November 11, 2019
In addition to the CA Attorney General prosecuting CCPA violations and issuing fines, the law enables consumers to bring private actions and class action suits; the legal fees and costs to defend CCPA violation suits should be incentive enough to ensure you’re compliant. This expansion of consumers’ privacy rights is a welcome response to the lack of transparency and regulation and massive breaches, sharing, selling, and publication of consumer data. Businesses that properly prepared for GDPR still need to tweak a few things for CCPA compliance but it’s not the terrifying challenge the media is making it out to be.
You still have time to prepare and get your WP site and business, CCPA ready. Rian will provide an overview of: the CCPA, (what you NEED to know), compliance best practices (what you need to DO, administratively and technologically), and resources for maintaining compliance (where you can turn when you need answers), including the WP features developed by the Core Privacy team.
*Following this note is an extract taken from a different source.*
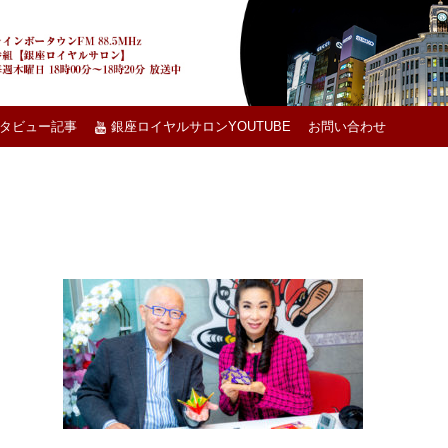
タビュー記事
銀座ロイヤルサロンYOUTUBE
お問い合わせ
December 3, 2019 at 3:56 pm |
Thank you to Abbie Jullien, for further clarifying that IP addresses ARE considered “Personal Info” under the CCPA at 1798.140(o)(1)(A), which states:
(o) (1) “Personal information” means information that identifies, relates to, describes, is capable of being associated with, or could reasonably be linked, directly or indirectly, with a particular consumer or household. Personal information includes, but is not limited to, the following if it identifies, relates to, describes, is capable of being associated with, or could be reasonably linked, directly or indirectly, with a particular consumer or household:
(A) Identifiers such as a real name, alias, postal address, unique personal identifier, online identifier, Internet Protocol address, email address, account name, social security number, driver’s license number, passport number, or other similar identifiers.